I learned about the experience from Natalia Vodianova, who has mentioned Leonor Greyl's head massage for several years in beauty interviews. As a successful model with a Calvin Klein contract, she's not exactly lacking fancy treatments, but it's her indulgence of choice. She's not alone -- when I visited the Leonor Greyl Institut on a free Wednesday afternoon, the no-frills salon was full of short-haired dowager types who were sitting under heat lamps with their Birkin bags next to them.

Given the French approach to leisure, getting a head massage is not an in-and-out situation -- it's a case of getting your head examined inch by inch. By my count, it was an eleven-step process (take that, Korean skin-care routines). It began with a scalp analysis. My aesthetician, Marie, waved some kind of intense micro-camera over my hair and scalp to create a black-and-white picture of my follicles magnified 300 times. Horrifyingly, my scalp looked like it was covered in dust mites. And for once, I had washed it the night before, using what was my favorite shampoo and conditioner for color-treated hair. "Ewwwww," I said, a reaction that needed no translation.

"Silicone," said Marie. "Tons of it." Even with Marie's charming French accent, the word struck terror into my heart. Like parabens, silicone is a much-maligned beauty ingredient, known as an artificial shine coating for the hair that continues to build up over time and make your hair less healthy.

"It's okay," said Marie, leading me over to a heated lounge chair, where she began steps two through ten, which can be summed up as oil on oil on oil. First she brushed Huile de Palme (palm oil) all the way through my hair to nourish it. Then came a dropper bottle with drops of Régénérescence Naturelle, a scalp-treatment oil that Marie massaged into my forehead using the fleshy part of her thumbs, running the pads of her fingers and palm through my scalp from the front of my head to the back of my neck. Had I not been worried about weirding out Marie at this point, I would probably have moaned, but instead I said a restrained "C'est bon" as she clucked excitedly.

Next came Creme aux Fleurs, a creamy mask that was painted onto my hair using a hairbrush as yet another scalp-revitalizing treatment. Another fragrant oil that smelled different than the first two was applied on top of that, followed by another intense all-over head massage. I think the massage lasted ten minutes but it felt like half an hour. Marie's careful movements along the meridians of my scalp made my head feel like it was being cradled in a warm amniotic sac.

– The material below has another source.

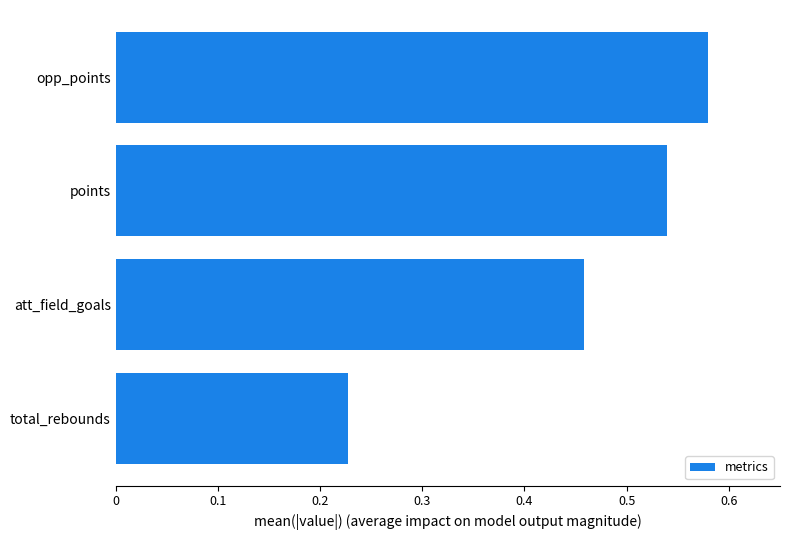

True or false: the data shows 0.9 at points.

False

At this point, somewhere around the application of product No. 5, I began to lose track of all the steps and fall asleep, lulled by Marie's gentle massage. (There goes my short-lived Anthony Bourdain-inspired beauty career.) But I recall Marie wrapping a cotton headband around my head and sticking me under a heat lamp for several minutes. I woke up later to the sound of running water.

"Time to wash!" cheered Marie, who then lovingly and gently washed my head as though it was a delicate cashmere sweater. The rinsing part in particular took four times longer than what I usually do (ten minutes), using a non-EPA-approved amount of water. "You especially need to rinse your hair this long because you have an oily scalp," she said. "See! You are done, only when you are like this!" and she squeaked my hair like a DJ with a turntable.

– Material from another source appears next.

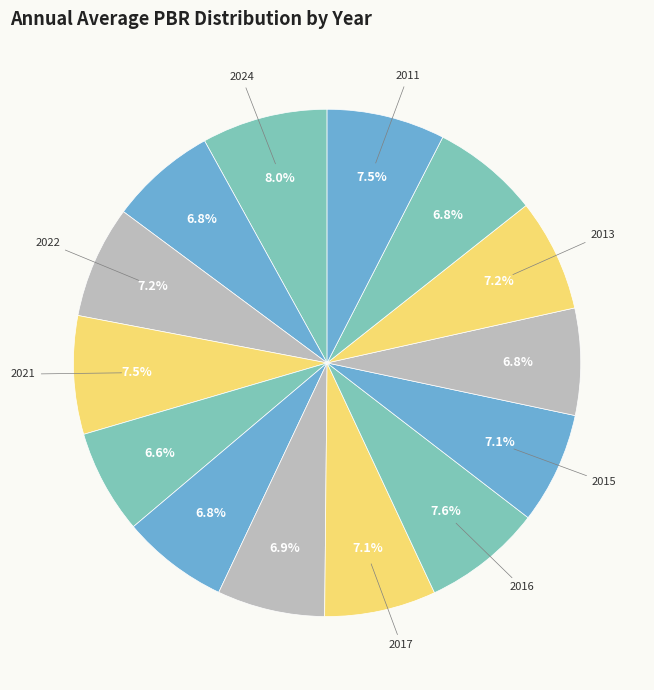

Is there any slice that represents more than half of the pie?

No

She worked a growth oil through my scalp and then cupped it all over with a small suction machine "to oxygenate and de-stress the tissues," she explained. The final step before the blowout utilized a device that looked like a wood-buffing tool. It vibrated and buzzed as she moved it along my hair.

Was it wildly decadent? Yes. Am I going to adopt an eleven-step hair-care routine into my own life? No way. My skin-care routine interferes with my timeliness and social life enough as it is. But to the chagrin of my super, I have changed the way I wash my hair. Although I haven't started double-washing it (one part of me is enough), I do try to approach shampooing like a luxurious experience, rather than something to get through. I wash till I get that desired squeak, and I've noticed that my hair feels cleaner and looks bouncier between washings. And I've given up that apparently silicone-coated shampoo and conditioner. American spas, please get on this already.

Leonor Greyl Institut, 15 Rue Tronchet, €120.